### TEKS BACAAN:

#####

Jejak Penjahat Siber yang Cemaskan Bursa Saham

Ilustrasi | Foto: Cyberthreat.id/File

Cyberthreat.id – Sejak lama pasar saham menjadi sasaran para penjahat siber. Enam tahun lalu, Federasi Bursa Saham Dunia (The World Federation of Exchanges/WFE) telah mengingatkan ancaman siber yang bisa mengancam sistem keuangan global.

Saat itu, WFE merespons ancaman itu dengan membentuk sebuah komite keamanan siber untuk kali pertama. Komite ini bertugas untuk mengembangkan lebih banyak pertukaran informasi mengenai isu-isu, seperti ancaman intelijen, tren serangan dan kebijakan umum, dan teknologi, tulis Financial Times.

Kemunculan komite tersebut juga adanya kekhawatiran yang berkembang soal serangan siber dalam skala besar di pasar saham dunia.

#####

[Data pemahaman penghitungan]
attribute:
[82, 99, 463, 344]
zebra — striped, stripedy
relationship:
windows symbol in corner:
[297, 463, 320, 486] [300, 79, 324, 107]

#####

### SOAL YANG DIKERJAKAN:
Tolong tentukan apakah setiap pernyataan di bawah ini sesuai dengan teks bacaan tentang penjahat siber dan bursa saham. Jawab ya atau tidak, lalu kutip kata-kata penentunya dari teks bacaan itu.
1. WFE membentuk komite keamanan siber untuk pertama kalinya.
2. WFE mengingatkan ancaman siber sepuluh tahun lalu.
3. Komite bentukan WFE bertugas mengembangkan pertukaran informasi tentang tren serangan.
Data tersebut tidak dipakai di sini.

### RUANG JAWABAN:
1. Ya: "membentuk sebuah komite keamanan siber untuk kali pertama"
2. Tidak: "Enam tahun lalu"
3. Ya: "mengembangkan lebih banyak pertukaran informasi mengenai isu-isu, seperti ancaman intelijen, tren serangan"